Problem description → Write out the passage of the dev log below verbatim, beginning at "This is the" and ending after "the phosphor mask.".

Document excerpt →

=== Begin Enclosure ===

Dev Log 1: From First Light to First Frame

Getting Started

Having never setup a game engine or render pipeline, my first goal was setting up a self-contained Direct3D 12/Win 32 application in cpp. Its not much to look at, but this was the "birth" of my engine. A simple gpu-driven output of vertex and pixel shaders compiling 🎉! This would be the core everything else would build upon.

Engine Birth

Part I — The Birth of the Beam

RetroEngine started as a Direct3D 12 prototype with one goal: to simulate a cathode-ray tube not as a post-process effect, but as a physically modeled display system.

When you look closely at a real CRT screen, you don’t see pixels....you see phosphors. Tiny dots or stripes of red, green, and blue light that glow when struck by the electron beam. Different CRTs used different arrangements:

To begin building my physically-based CRT renderer, I needed to reproduce these layouts procedurally on the GPU. Every subpixel, every mask pattern, rendered in real time. The results can be seen in this image. The top is a reference diagram of real CRT masks. The bottom is the same pattern being generated by my engine. I taught the GPU how to draw those microscopic red, green, and blue structures that sit beneath every pixel:

Mask Patterns

This is the foundation of RetroEngine...not a post-process filter, but a true simulation of how a CRT displays an image. The first milestone was creating the world a CRT actually lives in the phosphor mask.

=== End Enclosure ===

Input data →
=== Begin Enclosure ===

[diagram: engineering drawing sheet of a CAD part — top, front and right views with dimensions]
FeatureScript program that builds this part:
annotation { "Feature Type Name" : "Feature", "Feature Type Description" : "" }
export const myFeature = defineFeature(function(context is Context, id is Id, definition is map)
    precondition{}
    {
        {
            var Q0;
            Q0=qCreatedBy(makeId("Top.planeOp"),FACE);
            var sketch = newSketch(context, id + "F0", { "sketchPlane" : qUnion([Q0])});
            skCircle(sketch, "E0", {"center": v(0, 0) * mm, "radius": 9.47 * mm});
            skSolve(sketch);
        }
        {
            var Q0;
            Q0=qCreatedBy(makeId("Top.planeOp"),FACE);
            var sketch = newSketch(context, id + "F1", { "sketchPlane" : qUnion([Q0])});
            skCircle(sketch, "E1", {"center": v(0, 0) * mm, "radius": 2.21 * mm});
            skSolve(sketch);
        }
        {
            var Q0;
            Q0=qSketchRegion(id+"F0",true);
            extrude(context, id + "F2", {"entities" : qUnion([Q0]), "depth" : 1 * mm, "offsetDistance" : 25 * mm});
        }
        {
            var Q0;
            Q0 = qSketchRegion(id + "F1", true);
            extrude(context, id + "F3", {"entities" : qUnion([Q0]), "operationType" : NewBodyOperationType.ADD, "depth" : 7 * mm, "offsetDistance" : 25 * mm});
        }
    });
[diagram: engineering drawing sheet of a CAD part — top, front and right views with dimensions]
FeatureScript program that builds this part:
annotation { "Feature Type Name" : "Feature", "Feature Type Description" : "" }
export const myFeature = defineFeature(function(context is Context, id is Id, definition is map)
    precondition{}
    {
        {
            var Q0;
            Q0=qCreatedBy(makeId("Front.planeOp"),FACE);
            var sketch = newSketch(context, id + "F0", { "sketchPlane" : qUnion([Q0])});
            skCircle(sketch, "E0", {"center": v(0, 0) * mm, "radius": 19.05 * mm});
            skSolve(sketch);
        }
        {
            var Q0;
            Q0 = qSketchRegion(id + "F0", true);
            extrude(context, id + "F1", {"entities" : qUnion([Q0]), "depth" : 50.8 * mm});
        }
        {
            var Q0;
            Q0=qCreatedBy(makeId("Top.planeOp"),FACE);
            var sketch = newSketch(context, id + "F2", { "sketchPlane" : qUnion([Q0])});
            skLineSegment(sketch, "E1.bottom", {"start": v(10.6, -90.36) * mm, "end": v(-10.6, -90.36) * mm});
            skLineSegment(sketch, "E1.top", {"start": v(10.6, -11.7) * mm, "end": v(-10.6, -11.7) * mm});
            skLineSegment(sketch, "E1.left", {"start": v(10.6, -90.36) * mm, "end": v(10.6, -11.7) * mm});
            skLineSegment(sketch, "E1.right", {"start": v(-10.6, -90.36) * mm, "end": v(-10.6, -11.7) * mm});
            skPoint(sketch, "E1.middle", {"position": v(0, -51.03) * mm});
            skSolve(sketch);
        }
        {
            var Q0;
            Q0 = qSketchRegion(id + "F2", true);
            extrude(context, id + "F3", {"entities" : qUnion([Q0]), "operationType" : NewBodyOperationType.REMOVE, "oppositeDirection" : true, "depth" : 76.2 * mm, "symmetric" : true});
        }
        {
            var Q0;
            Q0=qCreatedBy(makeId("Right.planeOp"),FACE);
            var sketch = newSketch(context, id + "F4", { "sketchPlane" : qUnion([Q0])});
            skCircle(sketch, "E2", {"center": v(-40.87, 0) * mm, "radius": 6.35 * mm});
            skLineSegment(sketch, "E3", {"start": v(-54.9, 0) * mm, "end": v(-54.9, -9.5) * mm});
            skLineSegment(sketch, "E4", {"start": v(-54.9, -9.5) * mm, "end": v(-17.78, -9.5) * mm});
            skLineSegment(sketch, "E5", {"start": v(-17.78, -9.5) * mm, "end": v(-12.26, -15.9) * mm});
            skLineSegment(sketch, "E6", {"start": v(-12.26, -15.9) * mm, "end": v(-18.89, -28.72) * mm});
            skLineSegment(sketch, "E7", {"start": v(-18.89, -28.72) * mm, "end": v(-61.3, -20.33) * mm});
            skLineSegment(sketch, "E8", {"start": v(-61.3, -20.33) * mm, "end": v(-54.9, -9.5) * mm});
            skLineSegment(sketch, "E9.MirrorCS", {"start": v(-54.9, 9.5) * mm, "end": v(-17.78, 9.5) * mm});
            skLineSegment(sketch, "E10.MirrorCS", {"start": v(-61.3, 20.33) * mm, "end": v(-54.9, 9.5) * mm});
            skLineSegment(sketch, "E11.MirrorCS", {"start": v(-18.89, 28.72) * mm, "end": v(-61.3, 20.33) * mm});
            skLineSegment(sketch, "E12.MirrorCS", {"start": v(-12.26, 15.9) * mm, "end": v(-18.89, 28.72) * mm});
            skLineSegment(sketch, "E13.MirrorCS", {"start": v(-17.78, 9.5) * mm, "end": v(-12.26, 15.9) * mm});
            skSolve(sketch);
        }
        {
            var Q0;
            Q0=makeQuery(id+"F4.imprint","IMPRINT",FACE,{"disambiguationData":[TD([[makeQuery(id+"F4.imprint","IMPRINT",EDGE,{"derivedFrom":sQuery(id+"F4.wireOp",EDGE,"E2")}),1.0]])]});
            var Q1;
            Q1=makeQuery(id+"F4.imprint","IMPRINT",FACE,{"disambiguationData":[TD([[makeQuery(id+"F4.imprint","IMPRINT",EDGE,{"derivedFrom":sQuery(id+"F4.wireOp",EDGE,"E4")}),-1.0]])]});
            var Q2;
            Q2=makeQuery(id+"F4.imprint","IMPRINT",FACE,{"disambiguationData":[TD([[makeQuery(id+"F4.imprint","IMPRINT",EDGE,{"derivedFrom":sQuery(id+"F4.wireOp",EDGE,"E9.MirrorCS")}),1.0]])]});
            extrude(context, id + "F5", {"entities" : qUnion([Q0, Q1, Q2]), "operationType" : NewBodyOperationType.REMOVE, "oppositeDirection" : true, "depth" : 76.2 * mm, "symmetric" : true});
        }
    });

=== End Enclosure ===

Your response →
This is the foundation of RetroEngine...not a post-process filter, but a true simulation of how a CRT displays an image. The first milestone was creating the world a CRT actually lives in the phosphor mask.